2. Take the following affirmative action in order to effectuate the purposes and policies of the Statute:
(a) Rescind the changes in dress codes for bargaining unit employees for times when they are on official time that was implemented without providing the Union with notice and an opportunity to bargain.
(b) Rescind the prohibition imposed upon Union insignia or logos.
(c) Post at its facilities in Savannah, Georgia, where bargaining unit employees
represented by the Union are located, copies of the attached Notice to be furnished by the Federal Labor Relations Authority. Upon receipt of such forms, they shall be signed by the Director, U.S. Customs and Border Protection, and shall be posted and maintained for 60 consecutive days thereafter. Reasonable steps shall be taken to ensure that such Notices are not altered, defaced, or covered by any other material.
(d) Disseminate a copy of the Notice signed by the above Director, through the Respondent’s email system to all bargaining unit employees in the Savannah, Georgia office. This Notice will be sent out on the same day that the Notice is physically posted.
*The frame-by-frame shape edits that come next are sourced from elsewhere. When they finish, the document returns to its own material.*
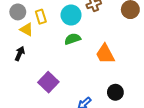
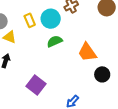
yellow rectangle: (41, 17) -> (30, 20), moved
black circle: (115, 92) -> (102, 74), moved

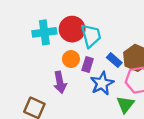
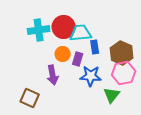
cyan trapezoid: (91, 36) -> (81, 33), turned -80
blue rectangle: (114, 60) -> (95, 47), moved, turned 40
blue star: (102, 83) -> (91, 76), turned 30

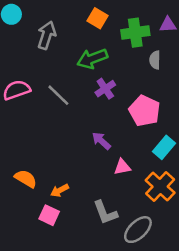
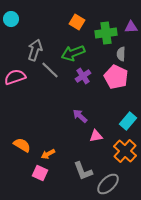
gray arrow: (47, 35) -> (35, 50), moved
gray line: (58, 95) -> (50, 70), moved
pink pentagon: (144, 111) -> (116, 77), moved

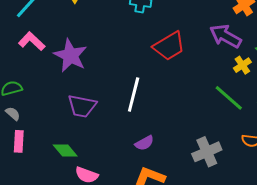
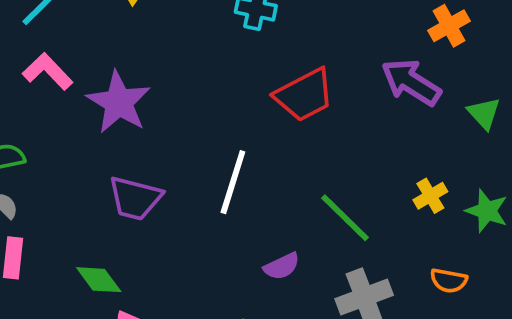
yellow cross: (242, 65) -> (430, 196), moved
green line: (229, 98) -> (345, 218), moved
purple semicircle: (144, 143) -> (282, 266), moved

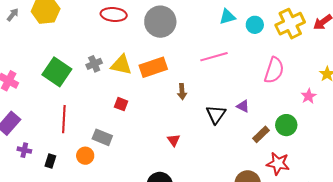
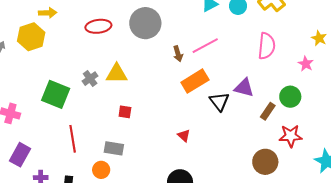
orange rectangle: (153, 67) -> (195, 81), moved
brown arrow: (182, 92) -> (178, 54), moved
purple triangle: (243, 106) -> (244, 88), size x1.5

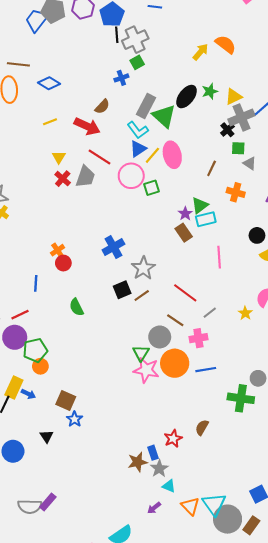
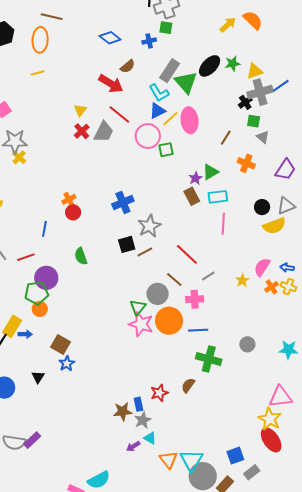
green square: (137, 62) -> (166, 28), turned 32
blue diamond: (49, 83) -> (110, 38), moved
yellow line: (50, 122) -> (38, 73), moved
cyan rectangle: (206, 219) -> (218, 197), moved
purple circle: (15, 337) -> (46, 278), moved
blue arrow: (28, 394) -> (25, 334), turned -32
green cross: (241, 398) -> (209, 359), moved
purple arrow: (154, 508) -> (133, 446), moved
(e) Pursuant to § 2423.41(e) of the Authority’s Rules and Regulations, notify the
Regional Director, Atlanta Region, Federal Labor Relations Authority, in writing, within 30 days from the date of this Order, as to what steps have been taken to comply.
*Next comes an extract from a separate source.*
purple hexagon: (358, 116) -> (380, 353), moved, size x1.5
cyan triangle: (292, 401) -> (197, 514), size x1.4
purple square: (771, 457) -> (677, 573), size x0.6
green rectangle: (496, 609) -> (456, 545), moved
Issued, Washington, D.C., May 5, 2015
CHARLES R. CENTER
Chief Administrative Law Judge
NOTICE TO ALL EMPLOYEES
POSTED BY ORDER OF
THE FEDERAL LABOR RELATIONS AUTHORITY
The Federal Labor Relations Authority has found that the Department of Homeland Security, U.S. Customs and Border Protection, Washington, D.C. (Savannah, Georgia), violated the Federal Service Labor-Management Relations Statute (Statute), and has ordered us to post and abide by this Notice.
WE HEREBY NOTIFY OUR EMPLOYEES THAT:
WE WILL NOT implement changes in dress codes for bargaining unit employees for times when they are on official time without first notifying the National Treasury Employees Union (Union) the exclusive representative of a nationwide unit of employees, and providing the Union with an opportunity to bargain to the extent required by the Statute.
WE WILL NOT prohibit Union officers from wearing clothing with Union insignia or logos while on official time.
WE WILL NOT in any like or related manner, interfere with, restrain, or coerce bargaining unit employees in the exercise of their rights assured by the Statute.
WE WILL rescind the changes in dress code for bargaining unit employees for times when they are on official time that was implemented without providing the Union with notice and an opportunity to bargain.
WE WILL rescind the prohibition imposed upon Union insignia or logos.
Dated: ___________________ By:________________________________________________
This Notice must remain posted for 60 consecutive days from the date of posting and must not be altered, defaced, or covered by any other material.
If employees have any questions concerning this Notice or compliance with its provisions, they may communicate directly with the Regional Director, Atlanta Regional Office, Federal Labor Relations Authority, whose address is: 225 Peachtree Street, Suite 1950, Atlanta, GA 30303, and whose telephone number is: 404-331-5300.